William Jr had spent much of the 1920s and 1930s in London, initially studying English Literature at King's College London before going on to teach at City of London College. Moving home in 1939 he took over the running of the house, while his brother ran the family business until his retirement in 1962. Neither brother married but they both had a variety of hobbies and interests, including archaeology and walking, and were involved in various local societies and their chosen place of worship, St John's.

After Walter's death in 1976 William was alone until he died in 1990, the last few years of his life seeing him frequently in and out of hospital. When he died William generously left his collection of around 30,000 everyday objects from furniture to vintage tins food to the National Trust, along with his money. The family home on Blyth Grove, and the other half of the semidetached property (which William had bought around 1940 and rented out) were left to the last set of tenants. Luckily the tenants sold to the National Trust, enabling the collection to stay in the house just as the Straws lived with it, providing a fascinating glimpse into a forgotten time, clutter and all.

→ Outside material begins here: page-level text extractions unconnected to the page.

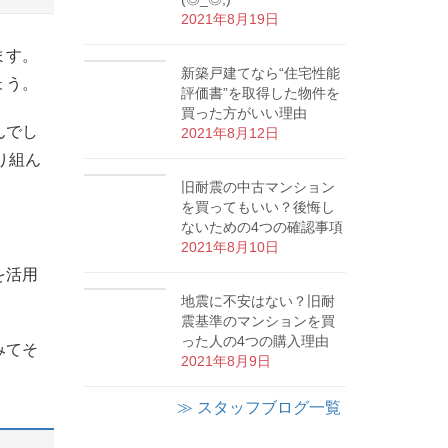
2021年8月19日
ます。
新築戸建てなら“住宅性能
ょう。
評価書”を取得した物件を
買った方がいい理由
んでし
2021年8月12日
り組ん
旧耐震の中古マンション
を買ってもいい？後悔し
ないための4つの確認事項
2021年8月10日
を活用
地震に不安はない？旧耐
震基準のマンションを買
った人の4つの購入理由
みてそ
2021年8月9日
≫ スタッフブログ一覧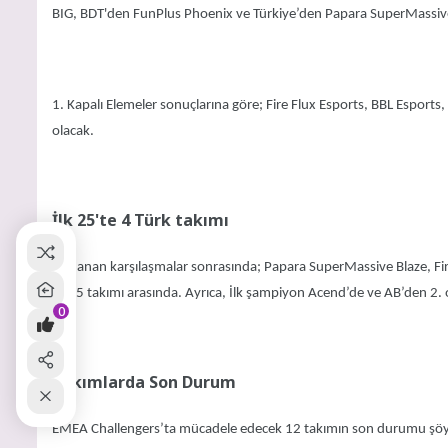
BIG, BDT'den FunPlus Phoenix ve Türkiye’den Papara SuperMassive B
1. Kapalı Elemeler sonuçlarına göre; Fire Flux Esports, BBL Esports,
olacak.
İlk 25'te 4 Türk takımı
Oynanan karşılaşmalar sonrasında; Papara SuperMassive Blaze, Fir
ilk 25 takımı arasında. Ayrıca, İlk şampiyon Acend’de ve AB’den 2. 
0
Takımlarda Son Durum
EMEA Challengers’ta mücadele edecek 12 takımın son durumu şöy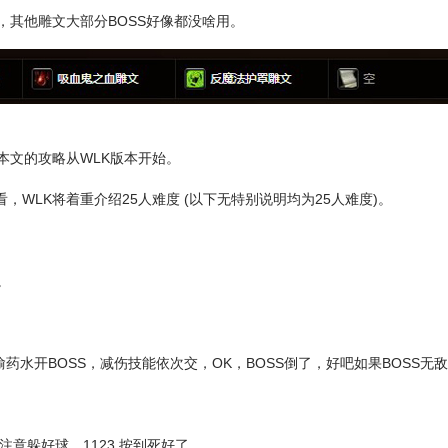
，其他雕文大部分BOSS好像都没啥用。
本文的攻略从WLK版本开始。
看，WLK将着重介绍25人难度 (以下无特别说明均为25人难度)。
。
偷药水开BOSS，减伤技能依次交，OK，BOSS倒了，好吧如果BOSS无
注意躲好球，1123 按到死好了。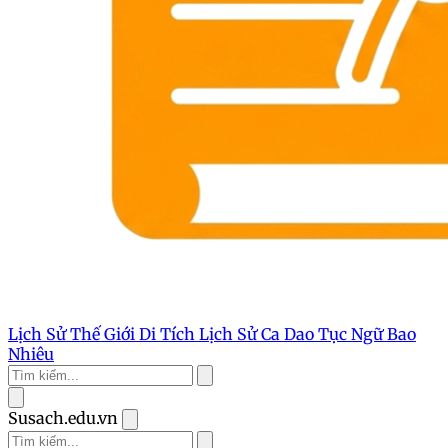
Lịch Sử Thế Giới
Di Tích Lịch Sử
Ca Dao Tục Ngữ
Bao
Nhiêu
Susach.edu.vn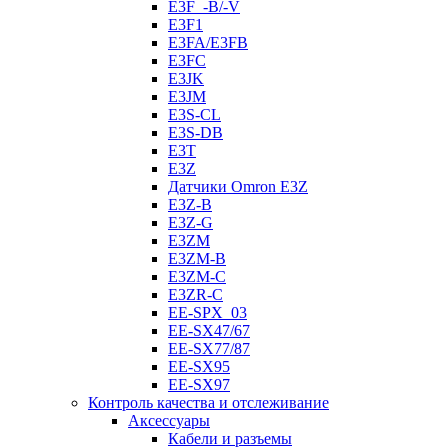
E3F_-B/-V
E3F1
E3FA/E3FB
E3FC
E3JK
E3JM
E3S-CL
E3S-DB
E3T
E3Z
Датчики Omron E3Z
E3Z-B
E3Z-G
E3ZM
E3ZM-B
E3ZM-C
E3ZR-C
EE-SPX_03
EE-SX47/67
EE-SX77/87
EE-SX95
EE-SX97
Контроль качества и отслеживание
Аксессуары
Кабели и разъемы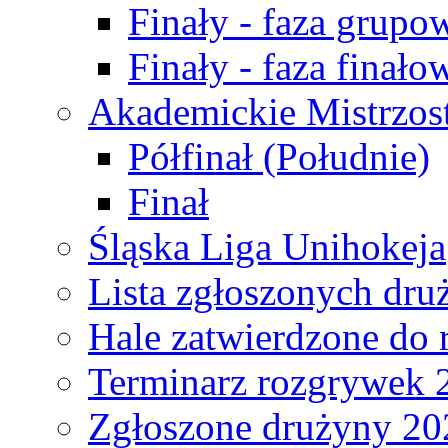
Finały - faza grupo
Finały - faza finało
Akademickie Mistrzos
Półfinał (Południe)
Finał
Śląska Liga Unihokeja
Lista zgłoszonych dru
Hale zatwierdzone do
Terminarz rozgrywek 
Zgłoszone drużyny 20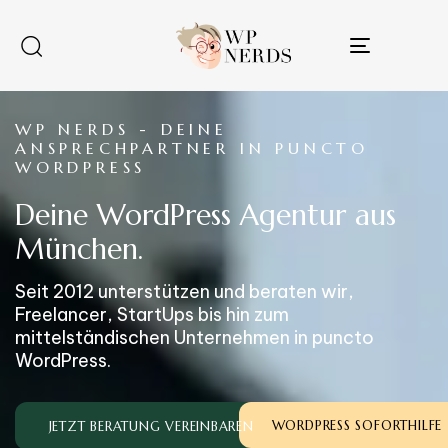
Toggle
navigatio
WP NERDS - DEINE
ANSPRECHPARTNER IN PUNCTO
WORDPRESS
Deine WordPress Agentur aus
München.
Seit 2012 unterstützen und beraten wir,
Freelancer, StartUps bis hin zum
mittelständischen Unternehmen in puncto
WordPress.
WORDPRESS SOFORTHILFE
JETZT BERATUNG VEREINBAREN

==National Trust ownership==
Though the Straw family took good care of their home William was unable to keep on top of the upkeep in his later years and the time when the property was uninhabited at the end of William's life, saw the cold and damp have an inevitable effect on the property. With these issues resolved and the house rewired it was ready to receive visitors and the doors opened to the public in 1993.

Due to the small scale of the property visits need to be booked in advance as there is a maximum group size of four. The house is open on Thursdays and Fridays, closing for its winter clean at the end of October and reopening in March. The display room and theme changes annually.